Read The Fox in the Attic Online

Authors: Richard Hughes

The Fox in the Attic (19 page)

(Willi was edging away from both, probably; for with a “Roman” nose like Willi's for sole birth-certificate it was surely only prudent for a young Trooper to tread a bit delicately.)

But this evening there was to be not much time for prudent little maneuvers like these. For while Lothar was still dreaming about Germania and Willi was still debating in his mind who to stand next to at roll-call it was announced that the troop had special orders tonight. They were to cross the western sector of the city in twos and threes by different routes and to rendezvous at the Drei Katzen—an obscure but spacious beerhouse just off the Nymphenburger Strasse past the Löwenbräu. There the “Hundred” they were enrolled in would mobilize, with certain other “Hundreds,” and be told what to do.

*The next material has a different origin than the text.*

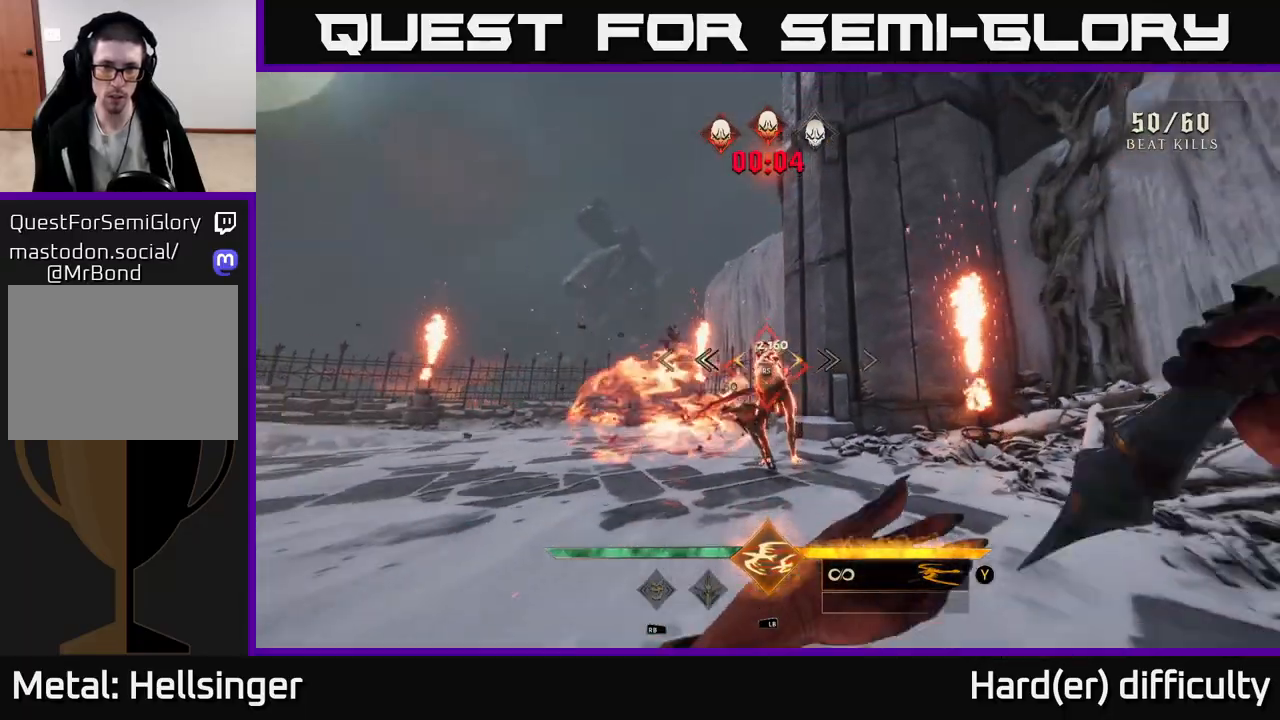
{"buttons": [], "left_stick": "up-left", "right_stick": "center", "events": [[67, "right_stick", "down"], [83, "R2", "down"], [167, "R2", "up"], [167, "right_stick", "center"], [317, "left_stick", "left"], [383, "left_stick", "up"], [467, "left_stick", "up-left"]]}
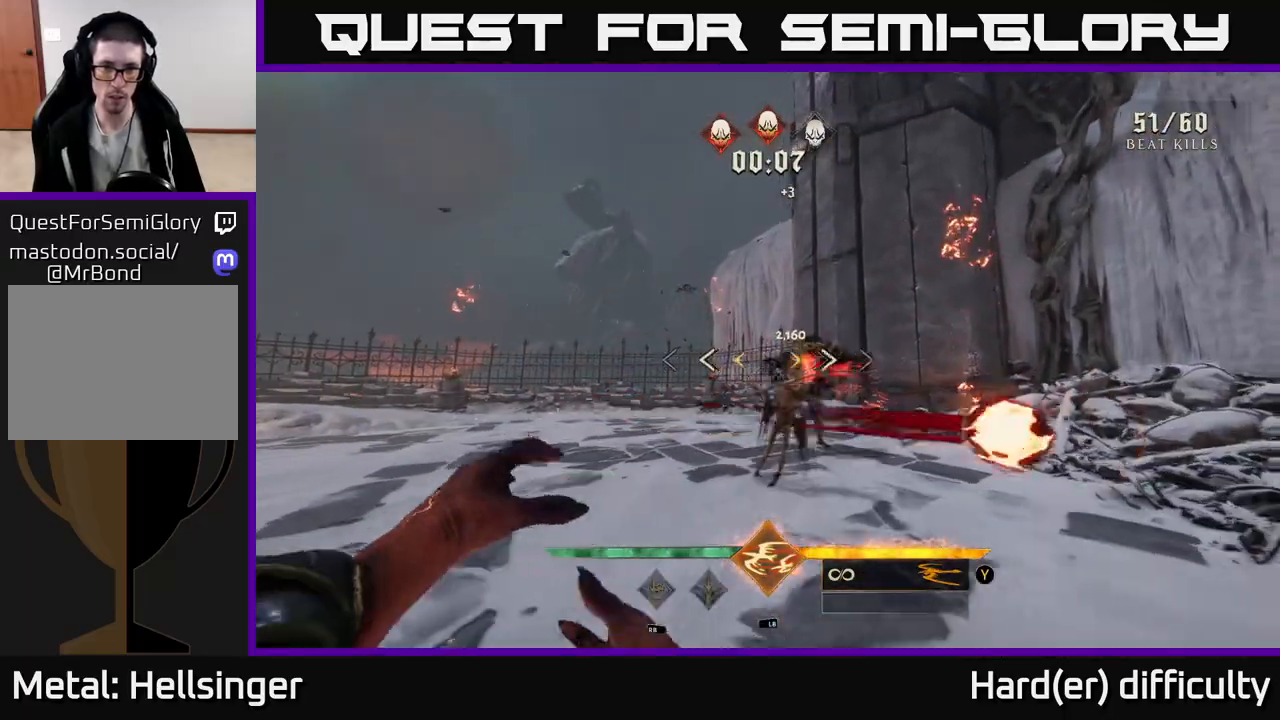
{"buttons": [], "left_stick": "down-left", "right_stick": "down-right", "events": [[17, "left_stick", "left"], [50, "right_stick", "down"], [67, "left_stick", "down-left"], [167, "right_stick", "right"], [283, "right_stick", "center"], [500, "right_stick", "down-right"]]}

Nothing more was said to them now than just that: no word about Kahr's meeting at the Bürgerbräu beyond the river, on which all day all surmise had centered: yet there was something electric in the air, and everyone knew that at last this was no routine assignment. At once all prudent little maneuvers were forgotten quite, for at once all the jealousies and suspicions which inspired them had vanished like smoke. You could almost hear the click as those “hoops of steel” settled into place, binding all these ardent young men together into one body like well-coopered barrel-staves.

As dark fell they had set out: in twos and threes, as ordered. Larger numbers might attract attention: to go alone would be imprudent, for it was at any time none too safe after dark in certain streets near here for these known Galahads alone—even partly armed, as they were tonight. The Reds had been driven underground—the treacherous beasts ...

Thus the uncouth but sterling Fritz lingered in the doorway for his friend Lothar (who had a quick hand and a cool head in a scrimmage, as Fritz well remembered), and the two linked arms; whereon they both of them felt almost frightened at the intensity of the comradeship each other's touch engendered.

Arm-in-arm like that they had moved off, keeping well to the middle of the roadway, well clear of doors and alleyways. Each had one hand on the bludgeon in his pocket, each with his weather eye searched the shadows his side. They were confident even without having to look round that the trusty Willi was following a pace or two behind and guarding their rear.

But there were no Reds on the streets this bitter evening: only other young men like themselves moving purposefully in twos and threes; and heavy covered lorries, which roared along the streets in increasing numbers and skidded round the icy corners with crashing gears.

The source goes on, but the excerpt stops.